๐ค Ghostwritten by Claude Opus 4.8 ยท Fact-checked & edited by GPT 5.5
The ESS Mac mini farm is being wired as a software-factory pipeline: a feature request becomes a directed task graph, coding specialists take scoped work on worker nodes, each task is verified in isolation, and reviewed code lands on a branch. The system is intentionally not allowed to merge to main without human approval. That constraint is a safety boundary, not an unfinished feature.
This entry documents the next phase of bring-up: turning Optimus Prime, the dev orchestrator agent, from a demo conductor into the front end of an autonomous software factory.
The honest framing matters. Most published agent fleet management guidance assumes cloud-native, Kubernetes-shaped infrastructure. This pipeline runs on bare-metal Mac minis. That divergence is the most interesting part of the design, because the standard playbook does not fully apply โ and where it breaks is where the real engineering begins.
TL;DR: Optimus Prime decomposes a feature into a directed task graph with explicit preconditions and postconditions per node, so failures are scoped rather than catastrophic.

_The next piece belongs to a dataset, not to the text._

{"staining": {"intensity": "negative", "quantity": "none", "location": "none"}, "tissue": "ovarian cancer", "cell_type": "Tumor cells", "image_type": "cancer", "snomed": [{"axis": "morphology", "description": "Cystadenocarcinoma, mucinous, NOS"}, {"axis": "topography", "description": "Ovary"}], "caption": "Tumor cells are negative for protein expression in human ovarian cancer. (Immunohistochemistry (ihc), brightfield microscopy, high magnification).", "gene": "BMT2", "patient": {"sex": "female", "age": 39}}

The pipeline starts with decomposition. A feature request โ for example, adding rate limiting to a public API โ should not go to a worker node as a single vague assignment. Optimus Prime breaks it into a task graph where each node carries an explicit contract: preconditions that must hold before the task runs, and postconditions that define done.
That design follows agent-engineering research that favors narrow agents with schema-validated tool calls over a single do-everything model. A task such as writing rate-limit middleware has a precondition, such as the configuration schema already existing, and a postcondition, such as unit tests passing and the middleware exporting a typed handler. If the postcondition fails, only that node fails.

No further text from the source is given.